What needs to be done:
Find the line holding "## Overview" in the entries below. Give it again exactly, along with every line after it up to and including the line holding "string literal differences.".
*** Supplied records Section Begins ***
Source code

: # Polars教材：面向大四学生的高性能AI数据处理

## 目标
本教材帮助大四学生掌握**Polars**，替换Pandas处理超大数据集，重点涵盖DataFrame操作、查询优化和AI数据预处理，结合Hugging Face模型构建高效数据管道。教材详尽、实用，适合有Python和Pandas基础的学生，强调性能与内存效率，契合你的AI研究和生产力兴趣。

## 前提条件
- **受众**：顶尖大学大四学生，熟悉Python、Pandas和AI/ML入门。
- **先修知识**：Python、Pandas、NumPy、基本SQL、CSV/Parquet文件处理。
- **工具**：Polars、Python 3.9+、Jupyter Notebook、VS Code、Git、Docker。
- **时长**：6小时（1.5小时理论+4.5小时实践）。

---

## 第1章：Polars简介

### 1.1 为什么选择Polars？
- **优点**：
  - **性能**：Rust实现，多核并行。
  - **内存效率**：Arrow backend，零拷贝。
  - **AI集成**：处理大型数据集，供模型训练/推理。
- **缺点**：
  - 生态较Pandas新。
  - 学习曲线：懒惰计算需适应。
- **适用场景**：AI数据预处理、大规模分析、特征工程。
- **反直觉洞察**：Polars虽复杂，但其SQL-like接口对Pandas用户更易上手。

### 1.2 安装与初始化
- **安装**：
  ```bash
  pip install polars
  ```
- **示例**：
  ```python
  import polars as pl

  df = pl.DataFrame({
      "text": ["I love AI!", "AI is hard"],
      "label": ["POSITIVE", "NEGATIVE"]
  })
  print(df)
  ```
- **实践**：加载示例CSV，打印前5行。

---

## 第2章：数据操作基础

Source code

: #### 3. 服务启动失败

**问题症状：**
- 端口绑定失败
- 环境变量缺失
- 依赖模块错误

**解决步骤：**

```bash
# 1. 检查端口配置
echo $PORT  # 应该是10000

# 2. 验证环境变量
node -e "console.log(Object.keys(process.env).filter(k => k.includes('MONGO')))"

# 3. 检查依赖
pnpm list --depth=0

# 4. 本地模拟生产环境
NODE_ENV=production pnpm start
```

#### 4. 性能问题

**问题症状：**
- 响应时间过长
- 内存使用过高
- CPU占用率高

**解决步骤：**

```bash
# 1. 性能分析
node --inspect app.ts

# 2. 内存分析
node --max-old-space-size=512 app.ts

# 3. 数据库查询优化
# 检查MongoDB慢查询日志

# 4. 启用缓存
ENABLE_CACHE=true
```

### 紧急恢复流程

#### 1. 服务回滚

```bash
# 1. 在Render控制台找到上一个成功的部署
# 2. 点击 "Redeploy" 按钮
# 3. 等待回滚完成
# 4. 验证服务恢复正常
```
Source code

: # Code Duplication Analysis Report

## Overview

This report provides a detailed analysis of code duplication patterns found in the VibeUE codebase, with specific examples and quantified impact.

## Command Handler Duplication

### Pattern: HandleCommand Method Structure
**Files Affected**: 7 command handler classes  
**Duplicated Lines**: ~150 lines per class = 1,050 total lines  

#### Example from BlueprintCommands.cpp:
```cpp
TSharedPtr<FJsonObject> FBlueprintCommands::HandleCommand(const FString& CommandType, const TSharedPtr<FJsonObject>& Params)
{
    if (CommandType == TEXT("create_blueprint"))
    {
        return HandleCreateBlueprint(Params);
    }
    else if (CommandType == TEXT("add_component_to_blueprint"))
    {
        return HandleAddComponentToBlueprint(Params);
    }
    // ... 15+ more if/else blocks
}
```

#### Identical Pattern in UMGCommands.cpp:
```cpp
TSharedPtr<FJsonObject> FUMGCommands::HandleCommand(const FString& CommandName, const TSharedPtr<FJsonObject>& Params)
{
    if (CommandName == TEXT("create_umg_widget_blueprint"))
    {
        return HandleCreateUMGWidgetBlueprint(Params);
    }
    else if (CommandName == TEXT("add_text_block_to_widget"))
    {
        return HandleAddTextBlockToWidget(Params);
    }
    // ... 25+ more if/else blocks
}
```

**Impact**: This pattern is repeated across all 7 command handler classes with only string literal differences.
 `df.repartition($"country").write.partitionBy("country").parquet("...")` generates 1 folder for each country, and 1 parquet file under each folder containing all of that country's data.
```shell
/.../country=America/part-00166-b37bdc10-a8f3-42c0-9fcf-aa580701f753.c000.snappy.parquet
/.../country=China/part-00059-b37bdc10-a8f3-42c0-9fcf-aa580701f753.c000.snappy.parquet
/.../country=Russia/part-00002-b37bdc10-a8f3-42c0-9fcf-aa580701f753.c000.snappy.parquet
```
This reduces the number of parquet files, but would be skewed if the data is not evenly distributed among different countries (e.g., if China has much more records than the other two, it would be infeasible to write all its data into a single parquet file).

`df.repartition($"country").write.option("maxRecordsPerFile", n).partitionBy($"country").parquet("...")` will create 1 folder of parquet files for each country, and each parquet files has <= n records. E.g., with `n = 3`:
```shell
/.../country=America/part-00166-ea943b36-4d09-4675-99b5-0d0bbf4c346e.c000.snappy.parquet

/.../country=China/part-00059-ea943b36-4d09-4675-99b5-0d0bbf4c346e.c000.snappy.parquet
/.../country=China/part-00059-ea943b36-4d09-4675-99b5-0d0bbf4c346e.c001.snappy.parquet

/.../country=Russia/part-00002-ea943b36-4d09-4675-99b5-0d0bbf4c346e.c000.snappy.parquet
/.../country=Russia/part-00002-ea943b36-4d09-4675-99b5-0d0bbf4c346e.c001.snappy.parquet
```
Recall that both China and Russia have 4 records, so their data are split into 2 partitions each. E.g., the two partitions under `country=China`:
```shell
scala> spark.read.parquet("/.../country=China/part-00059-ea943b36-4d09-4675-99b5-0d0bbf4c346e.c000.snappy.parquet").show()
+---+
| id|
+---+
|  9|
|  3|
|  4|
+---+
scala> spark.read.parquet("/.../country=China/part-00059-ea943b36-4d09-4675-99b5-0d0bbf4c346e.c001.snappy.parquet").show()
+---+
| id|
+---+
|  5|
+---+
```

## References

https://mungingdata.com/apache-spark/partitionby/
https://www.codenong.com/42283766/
*** Supplied records Section Ends ***
Exercise result:
## Overview

This report provides a detailed analysis of code duplication patterns found in the VibeUE codebase, with specific examples and quantified impact.

## Command Handler Duplication

### Pattern: HandleCommand Method Structure
**Files Affected**: 7 command handler classes  
**Duplicated Lines**: ~150 lines per class = 1,050 total lines  

#### Example from BlueprintCommands.cpp:
```cpp
TSharedPtr<FJsonObject> FBlueprintCommands::HandleCommand(const FString& CommandType, const TSharedPtr<FJsonObject>& Params)
{
    if (CommandType == TEXT("create_blueprint"))
    {
        return HandleCreateBlueprint(Params);
    }
    else if (CommandType == TEXT("add_component_to_blueprint"))
    {
        return HandleAddComponentToBlueprint(Params);
    }
    // ... 15+ more if/else blocks
}
```

#### Identical Pattern in UMGCommands.cpp:
```cpp
TSharedPtr<FJsonObject> FUMGCommands::HandleCommand(const FString& CommandName, const TSharedPtr<FJsonObject>& Params)
{
    if (CommandName == TEXT("create_umg_widget_blueprint"))
    {
        return HandleCreateUMGWidgetBlueprint(Params);
    }
    else if (CommandName == TEXT("add_text_block_to_widget"))
    {
        return HandleAddTextBlockToWidget(Params);
    }
    // ... 25+ more if/else blocks
}
```

**Impact**: This pattern is repeated across all 7 command handler classes with only string literal differences.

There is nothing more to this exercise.